Scan the records below. List lines holding "hand".

Material for this exercise:
= = = =

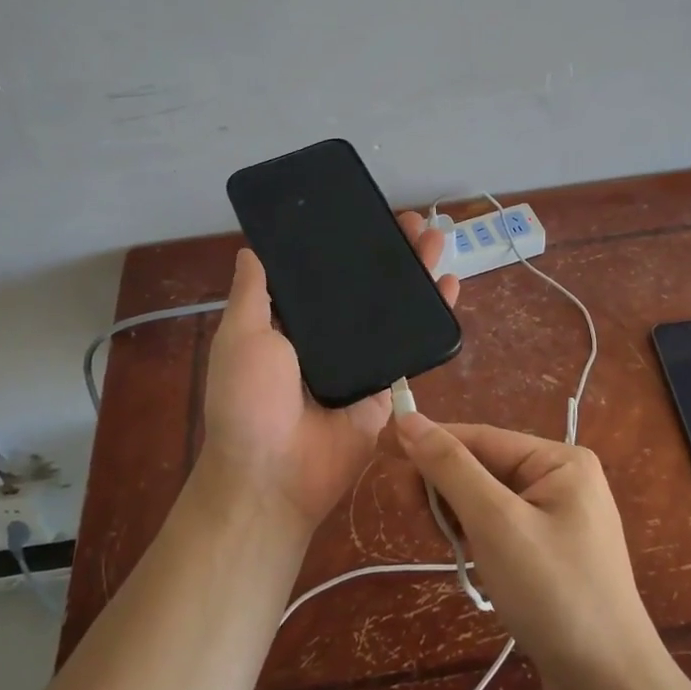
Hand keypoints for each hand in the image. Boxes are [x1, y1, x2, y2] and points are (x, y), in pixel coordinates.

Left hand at [198, 211, 459, 534]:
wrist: (275, 474)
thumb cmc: (249, 401)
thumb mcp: (241, 338)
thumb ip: (252, 295)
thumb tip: (250, 250)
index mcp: (292, 324)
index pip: (324, 274)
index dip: (345, 244)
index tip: (365, 214)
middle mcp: (329, 337)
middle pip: (366, 287)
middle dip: (390, 253)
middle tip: (413, 222)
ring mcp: (361, 360)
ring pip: (394, 310)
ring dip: (416, 275)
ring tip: (437, 239)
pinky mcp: (388, 385)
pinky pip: (412, 347)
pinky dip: (433, 318)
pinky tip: (449, 286)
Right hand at [391, 415, 665, 689]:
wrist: (610, 686)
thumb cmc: (553, 592)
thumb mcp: (495, 522)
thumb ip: (451, 467)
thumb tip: (408, 419)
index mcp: (560, 460)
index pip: (480, 438)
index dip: (429, 442)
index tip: (382, 449)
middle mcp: (562, 480)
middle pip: (483, 466)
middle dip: (442, 485)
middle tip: (405, 509)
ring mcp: (558, 518)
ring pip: (486, 499)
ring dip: (455, 514)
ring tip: (435, 540)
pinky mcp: (549, 553)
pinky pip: (499, 527)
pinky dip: (473, 537)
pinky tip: (460, 556)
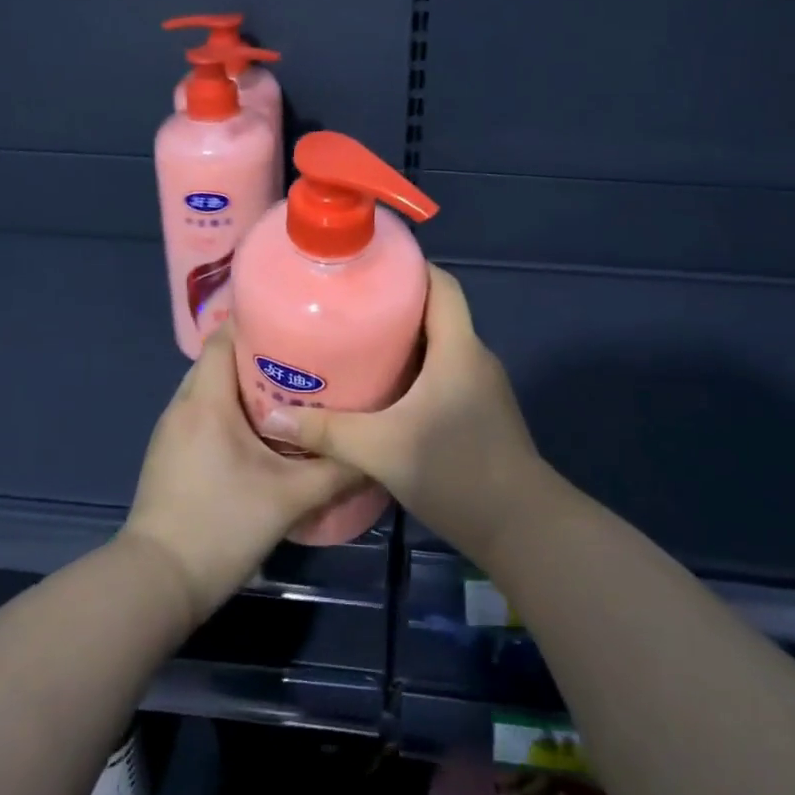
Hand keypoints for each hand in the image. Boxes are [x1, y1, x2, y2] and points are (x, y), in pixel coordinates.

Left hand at [124, 325, 362, 624]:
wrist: (157, 583)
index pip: (224, 337)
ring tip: (290, 389)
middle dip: (258, 352)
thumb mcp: (289, 499)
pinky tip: (261, 430)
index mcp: (206, 401)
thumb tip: (374, 454)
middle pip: (219, 359)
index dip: (257, 321)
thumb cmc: (221, 526)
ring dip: (244, 383)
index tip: (296, 321)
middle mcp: (183, 405)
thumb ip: (336, 472)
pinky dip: (229, 408)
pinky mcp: (169, 454)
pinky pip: (202, 412)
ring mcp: (171, 431)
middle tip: (305, 357)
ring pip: (210, 387)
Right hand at [257, 267, 545, 562]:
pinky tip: (383, 391)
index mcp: (458, 348)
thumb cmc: (456, 471)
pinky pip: (444, 374)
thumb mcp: (382, 449)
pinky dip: (415, 371)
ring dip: (403, 341)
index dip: (410, 267)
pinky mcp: (480, 412)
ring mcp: (481, 386)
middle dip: (394, 305)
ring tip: (355, 344)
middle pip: (436, 313)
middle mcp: (474, 357)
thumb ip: (328, 431)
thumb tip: (274, 416)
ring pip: (439, 346)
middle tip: (346, 307)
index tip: (368, 265)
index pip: (442, 285)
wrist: (521, 528)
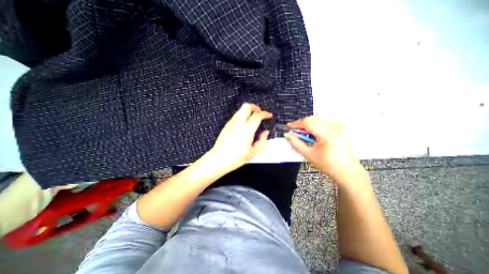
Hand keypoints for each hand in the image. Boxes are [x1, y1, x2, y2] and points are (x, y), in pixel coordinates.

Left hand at [209, 103, 272, 172]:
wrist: (218, 159)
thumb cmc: (234, 158)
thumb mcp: (253, 152)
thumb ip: (262, 141)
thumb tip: (265, 134)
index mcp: (246, 131)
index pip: (257, 115)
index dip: (265, 114)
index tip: (268, 116)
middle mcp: (237, 124)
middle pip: (247, 106)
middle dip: (255, 107)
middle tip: (260, 113)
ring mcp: (231, 124)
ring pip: (240, 110)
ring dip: (248, 111)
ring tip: (253, 119)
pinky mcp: (226, 126)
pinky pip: (236, 116)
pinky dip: (242, 116)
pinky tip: (245, 124)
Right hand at [285, 116, 363, 182]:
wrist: (346, 169)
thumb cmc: (328, 164)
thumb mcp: (308, 154)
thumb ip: (296, 143)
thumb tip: (287, 135)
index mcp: (327, 134)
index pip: (308, 123)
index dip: (296, 124)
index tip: (288, 126)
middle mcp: (334, 126)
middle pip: (312, 119)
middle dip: (302, 124)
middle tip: (296, 132)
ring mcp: (338, 125)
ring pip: (317, 119)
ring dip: (308, 124)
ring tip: (305, 135)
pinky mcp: (339, 126)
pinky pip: (323, 121)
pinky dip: (315, 125)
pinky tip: (314, 134)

= = = =

Final answer:
Hand keypoints for each hand in the image. Boxes are [x1, y1, x2, y2] and points are (x, y), in pixel coordinates.
Left hand at [198, 211, 459, 534]:
Right hand at [391, 415, 665, 689]:
Hand keypoints for each hand in the image. Boxes are [x1, y1, x2, y2] and points are (x, y), in pixel coordinates.
Left hand at [124, 325, 362, 624]:
Right hand at [257, 267, 545, 562]:
Hand keypoints for each hand in the image. Boxes are [x1, y1, x2, y2] and points are (x, y), in pixel coordinates.
Left hand at [209, 103, 272, 172]:
Right hand at [285, 116, 363, 182]:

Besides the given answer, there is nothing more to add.